Bug in index task with ingestSegment firehose

We are experiencing a strange bug with Druid 0.10, though I believe it was also present before.

Our Kafka indexing service produces “way too many segments” on an hourly basis, and every night we run additional tasks to reindex/compact the previous day’s segments. We don’t use hadoop indexing, and so we simply submit an “index” task to the overlord with an “ingestSegment” firehose defined that pulls in all the previous day’s segments. Most of this works fine.

We have some rows that use multi-valued fields to keep a tag list. For these, we write a boolean flag for the presence of any tags, and a multi valued dimension for the list of tags. For example, the input rows look like this:

{

“version” : “v1”,

“timestamp” : “2018-01-06T00:00:00.000Z”,

“event” : {

“has_tags” : “0”,

“tags” : ,

“event_count” : 1

}

},{

“version” : “v1”,

“timestamp” : “2018-01-06T00:00:00.000Z”,

“event” : {

“has_tags” : “1”,

“tags” : [“tag1”, “tag2”]

“event_count” : 1

}

}

After we have reindexed, the compacted segments contain “impossible” rows in which the boolean dimension is false, but some tags from other rows have somehow crept into the wrong rows. For example:

{

“version” : “v1”,

“timestamp” : “2018-01-06T00:00:00.000Z”,

“event” : {

“has_tags” : “0”,

“tags” : “tag1”

“event_count” : 1

}

}

So far, I have only observed this behavior with multi-valued dimension fields.

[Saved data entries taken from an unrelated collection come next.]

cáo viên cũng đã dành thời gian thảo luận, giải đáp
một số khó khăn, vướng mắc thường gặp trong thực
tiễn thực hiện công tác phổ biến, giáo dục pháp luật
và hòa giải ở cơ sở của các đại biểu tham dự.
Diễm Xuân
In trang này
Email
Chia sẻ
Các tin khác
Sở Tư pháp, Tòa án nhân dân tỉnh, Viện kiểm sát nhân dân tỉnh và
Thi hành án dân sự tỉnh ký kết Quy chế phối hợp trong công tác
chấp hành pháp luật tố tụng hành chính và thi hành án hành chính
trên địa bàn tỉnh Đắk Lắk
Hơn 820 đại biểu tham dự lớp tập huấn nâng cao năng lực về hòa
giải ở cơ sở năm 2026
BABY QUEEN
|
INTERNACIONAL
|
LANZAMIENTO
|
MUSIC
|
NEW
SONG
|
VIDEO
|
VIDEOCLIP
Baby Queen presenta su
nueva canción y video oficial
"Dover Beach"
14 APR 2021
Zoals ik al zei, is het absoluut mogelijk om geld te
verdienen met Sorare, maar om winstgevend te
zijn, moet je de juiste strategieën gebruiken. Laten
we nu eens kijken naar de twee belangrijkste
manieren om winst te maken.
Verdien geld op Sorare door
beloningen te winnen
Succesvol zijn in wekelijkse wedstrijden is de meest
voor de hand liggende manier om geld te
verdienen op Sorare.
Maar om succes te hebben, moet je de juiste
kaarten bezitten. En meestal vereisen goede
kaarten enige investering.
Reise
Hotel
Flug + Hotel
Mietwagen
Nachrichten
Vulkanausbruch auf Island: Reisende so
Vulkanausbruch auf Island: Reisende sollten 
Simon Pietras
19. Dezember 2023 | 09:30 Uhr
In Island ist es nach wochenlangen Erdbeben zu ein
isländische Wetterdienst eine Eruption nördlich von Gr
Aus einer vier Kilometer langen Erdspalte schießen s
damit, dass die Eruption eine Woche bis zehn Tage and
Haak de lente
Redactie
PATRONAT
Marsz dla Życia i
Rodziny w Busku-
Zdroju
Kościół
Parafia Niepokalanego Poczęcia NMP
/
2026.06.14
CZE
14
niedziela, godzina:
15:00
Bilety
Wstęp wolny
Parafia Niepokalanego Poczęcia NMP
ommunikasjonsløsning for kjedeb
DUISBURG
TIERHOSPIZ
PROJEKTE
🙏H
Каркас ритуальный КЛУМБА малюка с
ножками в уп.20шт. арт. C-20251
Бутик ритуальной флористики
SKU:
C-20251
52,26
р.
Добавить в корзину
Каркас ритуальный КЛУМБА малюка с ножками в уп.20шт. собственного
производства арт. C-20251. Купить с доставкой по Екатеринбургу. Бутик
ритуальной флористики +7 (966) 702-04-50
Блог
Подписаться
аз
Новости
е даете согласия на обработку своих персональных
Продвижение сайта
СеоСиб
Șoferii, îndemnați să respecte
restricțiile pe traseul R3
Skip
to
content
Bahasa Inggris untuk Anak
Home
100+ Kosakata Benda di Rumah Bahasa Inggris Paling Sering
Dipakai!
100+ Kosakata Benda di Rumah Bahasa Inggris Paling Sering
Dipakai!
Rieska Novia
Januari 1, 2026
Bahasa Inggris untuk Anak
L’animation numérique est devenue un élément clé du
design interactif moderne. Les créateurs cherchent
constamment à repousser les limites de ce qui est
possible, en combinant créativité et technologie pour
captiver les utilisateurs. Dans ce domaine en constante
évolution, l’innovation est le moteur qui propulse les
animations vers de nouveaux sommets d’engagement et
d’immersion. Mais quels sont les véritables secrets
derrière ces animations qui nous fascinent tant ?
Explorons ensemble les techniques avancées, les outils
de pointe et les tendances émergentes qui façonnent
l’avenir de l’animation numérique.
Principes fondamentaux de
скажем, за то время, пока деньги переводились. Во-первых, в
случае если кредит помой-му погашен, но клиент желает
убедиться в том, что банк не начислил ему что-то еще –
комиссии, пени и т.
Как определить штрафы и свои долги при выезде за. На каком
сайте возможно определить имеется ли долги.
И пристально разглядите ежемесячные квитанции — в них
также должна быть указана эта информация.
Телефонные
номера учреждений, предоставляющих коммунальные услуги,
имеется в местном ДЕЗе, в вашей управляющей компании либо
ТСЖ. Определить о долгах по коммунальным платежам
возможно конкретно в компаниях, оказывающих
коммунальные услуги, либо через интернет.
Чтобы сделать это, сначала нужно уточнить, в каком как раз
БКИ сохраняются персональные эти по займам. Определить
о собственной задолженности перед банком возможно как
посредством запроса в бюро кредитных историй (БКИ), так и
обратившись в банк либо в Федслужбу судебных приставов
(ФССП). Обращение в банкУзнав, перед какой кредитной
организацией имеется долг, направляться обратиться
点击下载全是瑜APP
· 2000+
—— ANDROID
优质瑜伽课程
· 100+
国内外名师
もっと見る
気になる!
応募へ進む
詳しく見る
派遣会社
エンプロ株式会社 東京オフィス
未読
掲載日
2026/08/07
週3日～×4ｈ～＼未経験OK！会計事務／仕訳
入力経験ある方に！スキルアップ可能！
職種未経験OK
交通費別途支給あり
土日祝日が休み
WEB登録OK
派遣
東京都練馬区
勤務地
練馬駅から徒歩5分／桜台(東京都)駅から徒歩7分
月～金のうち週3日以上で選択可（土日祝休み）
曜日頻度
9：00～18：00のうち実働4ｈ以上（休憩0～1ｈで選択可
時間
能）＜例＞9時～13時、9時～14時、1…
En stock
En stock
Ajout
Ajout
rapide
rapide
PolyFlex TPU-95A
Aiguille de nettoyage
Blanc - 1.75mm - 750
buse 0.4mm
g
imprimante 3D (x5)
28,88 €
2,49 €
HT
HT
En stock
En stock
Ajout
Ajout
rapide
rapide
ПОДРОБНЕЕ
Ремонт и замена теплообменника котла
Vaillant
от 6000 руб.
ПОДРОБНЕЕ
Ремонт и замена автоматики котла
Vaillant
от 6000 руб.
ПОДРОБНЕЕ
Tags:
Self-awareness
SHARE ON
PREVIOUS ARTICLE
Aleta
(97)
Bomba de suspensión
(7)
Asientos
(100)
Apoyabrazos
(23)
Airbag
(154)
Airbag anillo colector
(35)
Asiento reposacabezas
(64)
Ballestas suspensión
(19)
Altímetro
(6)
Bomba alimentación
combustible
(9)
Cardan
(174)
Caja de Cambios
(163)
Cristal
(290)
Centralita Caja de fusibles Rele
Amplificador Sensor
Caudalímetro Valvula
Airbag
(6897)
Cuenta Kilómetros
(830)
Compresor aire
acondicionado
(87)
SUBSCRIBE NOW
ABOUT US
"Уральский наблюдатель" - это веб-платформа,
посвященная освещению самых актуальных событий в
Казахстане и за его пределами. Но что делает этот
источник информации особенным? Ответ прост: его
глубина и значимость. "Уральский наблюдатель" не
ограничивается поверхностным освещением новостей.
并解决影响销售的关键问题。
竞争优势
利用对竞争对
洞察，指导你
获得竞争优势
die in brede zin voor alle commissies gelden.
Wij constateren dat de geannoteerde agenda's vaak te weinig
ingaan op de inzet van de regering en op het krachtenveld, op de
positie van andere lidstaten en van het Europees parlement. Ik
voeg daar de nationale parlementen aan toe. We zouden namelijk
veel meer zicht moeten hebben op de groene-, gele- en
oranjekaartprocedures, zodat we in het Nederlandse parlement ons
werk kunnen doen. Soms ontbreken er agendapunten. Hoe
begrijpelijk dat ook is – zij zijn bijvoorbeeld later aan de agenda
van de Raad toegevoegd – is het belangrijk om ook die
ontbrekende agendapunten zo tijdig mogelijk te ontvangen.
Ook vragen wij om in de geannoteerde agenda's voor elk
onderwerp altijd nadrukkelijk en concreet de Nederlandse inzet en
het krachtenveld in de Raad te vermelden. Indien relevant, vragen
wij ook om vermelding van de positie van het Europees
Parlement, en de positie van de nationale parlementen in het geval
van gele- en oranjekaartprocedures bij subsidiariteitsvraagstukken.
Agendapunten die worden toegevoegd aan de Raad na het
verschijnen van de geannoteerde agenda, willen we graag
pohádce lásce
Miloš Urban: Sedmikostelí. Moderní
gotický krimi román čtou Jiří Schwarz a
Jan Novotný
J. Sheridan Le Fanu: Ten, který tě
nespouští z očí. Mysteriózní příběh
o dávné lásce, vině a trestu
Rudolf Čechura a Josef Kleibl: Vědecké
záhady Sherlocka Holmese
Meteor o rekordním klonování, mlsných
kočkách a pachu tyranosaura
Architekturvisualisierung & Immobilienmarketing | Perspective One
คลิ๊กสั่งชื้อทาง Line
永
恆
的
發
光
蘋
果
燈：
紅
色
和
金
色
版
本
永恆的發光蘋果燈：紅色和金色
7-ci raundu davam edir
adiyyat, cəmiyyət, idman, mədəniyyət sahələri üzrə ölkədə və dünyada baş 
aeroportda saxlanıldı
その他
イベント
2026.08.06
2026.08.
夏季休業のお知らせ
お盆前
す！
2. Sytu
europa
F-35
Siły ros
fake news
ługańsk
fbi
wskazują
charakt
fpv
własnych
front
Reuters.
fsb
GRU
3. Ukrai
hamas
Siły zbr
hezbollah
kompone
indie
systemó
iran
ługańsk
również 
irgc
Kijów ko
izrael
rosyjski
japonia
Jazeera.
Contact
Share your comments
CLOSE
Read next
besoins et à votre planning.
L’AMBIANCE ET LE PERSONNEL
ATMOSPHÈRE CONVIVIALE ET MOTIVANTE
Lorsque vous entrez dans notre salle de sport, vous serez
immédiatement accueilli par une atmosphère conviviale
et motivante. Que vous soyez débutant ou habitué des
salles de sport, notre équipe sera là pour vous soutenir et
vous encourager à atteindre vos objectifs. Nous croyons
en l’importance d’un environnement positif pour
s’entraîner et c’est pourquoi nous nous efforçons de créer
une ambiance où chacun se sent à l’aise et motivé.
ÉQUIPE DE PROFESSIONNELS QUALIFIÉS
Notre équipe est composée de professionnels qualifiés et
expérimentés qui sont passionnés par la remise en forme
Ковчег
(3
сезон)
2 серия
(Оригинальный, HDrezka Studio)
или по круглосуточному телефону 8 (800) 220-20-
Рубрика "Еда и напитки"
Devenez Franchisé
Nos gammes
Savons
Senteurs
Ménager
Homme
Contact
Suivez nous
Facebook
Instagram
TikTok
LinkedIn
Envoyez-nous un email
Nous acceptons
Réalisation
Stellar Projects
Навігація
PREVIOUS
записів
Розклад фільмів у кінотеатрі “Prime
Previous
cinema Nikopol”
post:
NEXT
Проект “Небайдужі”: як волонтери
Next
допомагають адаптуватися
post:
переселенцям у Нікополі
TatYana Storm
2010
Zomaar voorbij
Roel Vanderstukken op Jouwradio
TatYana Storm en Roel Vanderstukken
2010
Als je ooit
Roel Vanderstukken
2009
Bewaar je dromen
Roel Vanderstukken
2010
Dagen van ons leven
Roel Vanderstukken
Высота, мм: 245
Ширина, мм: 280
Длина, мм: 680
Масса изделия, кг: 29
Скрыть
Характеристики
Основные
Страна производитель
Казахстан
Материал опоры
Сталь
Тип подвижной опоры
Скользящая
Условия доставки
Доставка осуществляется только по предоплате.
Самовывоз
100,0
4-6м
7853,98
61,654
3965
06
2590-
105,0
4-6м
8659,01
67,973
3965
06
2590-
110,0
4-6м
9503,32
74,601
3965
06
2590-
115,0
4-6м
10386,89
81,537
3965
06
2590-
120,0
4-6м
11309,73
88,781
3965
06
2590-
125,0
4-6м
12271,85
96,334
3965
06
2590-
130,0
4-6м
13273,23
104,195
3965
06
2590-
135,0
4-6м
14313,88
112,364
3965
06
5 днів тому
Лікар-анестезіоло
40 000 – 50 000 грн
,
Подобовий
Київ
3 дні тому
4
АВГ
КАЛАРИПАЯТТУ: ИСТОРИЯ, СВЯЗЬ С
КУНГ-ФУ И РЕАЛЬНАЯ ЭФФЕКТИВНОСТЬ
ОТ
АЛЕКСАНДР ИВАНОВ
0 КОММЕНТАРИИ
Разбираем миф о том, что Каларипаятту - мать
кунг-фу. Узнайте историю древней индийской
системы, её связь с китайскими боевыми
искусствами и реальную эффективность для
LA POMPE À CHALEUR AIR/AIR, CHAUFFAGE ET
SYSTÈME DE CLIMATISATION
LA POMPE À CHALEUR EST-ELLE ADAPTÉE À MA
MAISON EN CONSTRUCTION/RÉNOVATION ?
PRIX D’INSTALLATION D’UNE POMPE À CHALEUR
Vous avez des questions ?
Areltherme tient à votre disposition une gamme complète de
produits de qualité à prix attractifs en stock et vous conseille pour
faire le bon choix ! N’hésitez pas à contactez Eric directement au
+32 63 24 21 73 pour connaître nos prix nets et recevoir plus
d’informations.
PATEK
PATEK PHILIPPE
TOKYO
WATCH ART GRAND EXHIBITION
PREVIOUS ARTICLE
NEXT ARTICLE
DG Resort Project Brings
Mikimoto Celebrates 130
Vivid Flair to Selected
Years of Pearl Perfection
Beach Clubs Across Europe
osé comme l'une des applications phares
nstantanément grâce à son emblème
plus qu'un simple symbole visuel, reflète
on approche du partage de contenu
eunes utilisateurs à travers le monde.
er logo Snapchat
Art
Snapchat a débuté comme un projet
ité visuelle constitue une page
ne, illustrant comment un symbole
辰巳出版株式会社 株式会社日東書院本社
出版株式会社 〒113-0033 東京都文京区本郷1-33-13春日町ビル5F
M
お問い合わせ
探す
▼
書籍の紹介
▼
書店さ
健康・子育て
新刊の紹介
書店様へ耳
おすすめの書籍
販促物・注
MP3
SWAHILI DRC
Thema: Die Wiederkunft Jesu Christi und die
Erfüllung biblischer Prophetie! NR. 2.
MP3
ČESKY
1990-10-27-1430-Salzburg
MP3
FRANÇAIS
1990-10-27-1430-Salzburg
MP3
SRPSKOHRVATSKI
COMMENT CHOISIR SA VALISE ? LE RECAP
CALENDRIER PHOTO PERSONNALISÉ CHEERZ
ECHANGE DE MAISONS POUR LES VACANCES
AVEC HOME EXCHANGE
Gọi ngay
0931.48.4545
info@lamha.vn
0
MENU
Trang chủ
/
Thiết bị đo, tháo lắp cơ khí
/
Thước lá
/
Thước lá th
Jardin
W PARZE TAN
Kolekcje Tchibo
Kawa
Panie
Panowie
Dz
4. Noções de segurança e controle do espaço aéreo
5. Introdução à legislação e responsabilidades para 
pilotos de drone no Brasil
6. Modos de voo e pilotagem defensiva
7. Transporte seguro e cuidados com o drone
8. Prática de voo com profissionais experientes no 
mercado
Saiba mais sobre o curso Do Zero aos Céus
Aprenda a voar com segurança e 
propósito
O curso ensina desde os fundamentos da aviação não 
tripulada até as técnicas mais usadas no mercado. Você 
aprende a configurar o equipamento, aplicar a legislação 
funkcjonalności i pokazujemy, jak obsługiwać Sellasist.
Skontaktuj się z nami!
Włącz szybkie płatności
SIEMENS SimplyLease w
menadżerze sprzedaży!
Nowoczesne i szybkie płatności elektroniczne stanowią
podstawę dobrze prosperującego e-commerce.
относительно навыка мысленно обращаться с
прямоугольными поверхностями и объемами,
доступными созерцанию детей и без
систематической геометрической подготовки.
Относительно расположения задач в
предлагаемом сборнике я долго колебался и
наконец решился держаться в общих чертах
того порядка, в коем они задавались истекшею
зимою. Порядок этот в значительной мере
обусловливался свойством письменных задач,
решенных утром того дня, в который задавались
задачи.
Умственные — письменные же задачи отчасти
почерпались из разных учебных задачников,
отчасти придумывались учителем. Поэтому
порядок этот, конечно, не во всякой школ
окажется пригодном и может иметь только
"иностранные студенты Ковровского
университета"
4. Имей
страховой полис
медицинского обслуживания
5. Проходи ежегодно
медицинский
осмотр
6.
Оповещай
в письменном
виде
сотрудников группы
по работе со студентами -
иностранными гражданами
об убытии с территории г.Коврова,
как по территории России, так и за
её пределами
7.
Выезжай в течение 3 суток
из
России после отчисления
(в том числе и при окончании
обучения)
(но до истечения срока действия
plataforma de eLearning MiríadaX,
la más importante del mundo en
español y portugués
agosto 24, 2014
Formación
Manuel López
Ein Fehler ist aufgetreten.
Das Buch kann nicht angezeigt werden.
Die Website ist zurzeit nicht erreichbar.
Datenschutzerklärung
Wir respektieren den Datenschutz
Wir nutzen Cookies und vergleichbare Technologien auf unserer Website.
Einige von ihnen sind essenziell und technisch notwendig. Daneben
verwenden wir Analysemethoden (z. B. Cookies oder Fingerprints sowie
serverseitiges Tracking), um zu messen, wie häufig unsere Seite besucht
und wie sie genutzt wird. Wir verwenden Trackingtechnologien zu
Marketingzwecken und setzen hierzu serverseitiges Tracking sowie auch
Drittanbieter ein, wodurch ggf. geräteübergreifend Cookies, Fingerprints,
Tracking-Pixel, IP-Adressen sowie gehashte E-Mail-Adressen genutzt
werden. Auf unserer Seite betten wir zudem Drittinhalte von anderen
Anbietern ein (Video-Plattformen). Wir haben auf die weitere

Has anyone seen something like this, or bugs in this area? We have tried messing around with the index specs we give the jobs to no avail. Is there a bad spec we could give that would result in this behavior? Possibly, we can get a test case together to reproduce.

Thanks for any tips.

Hi Max,

This sounds like https://github.com/druid-io/druid/pull/5012 which was a bug in 0.10.x (not 0.9.x and not 0.11.x). Please try upgrading to 0.11.0 and seeing if that helps.

That looks like it!

Actually, I misspoke and we are running 0.11.0 RC which appears to not have this fix yet. We can update to the final release.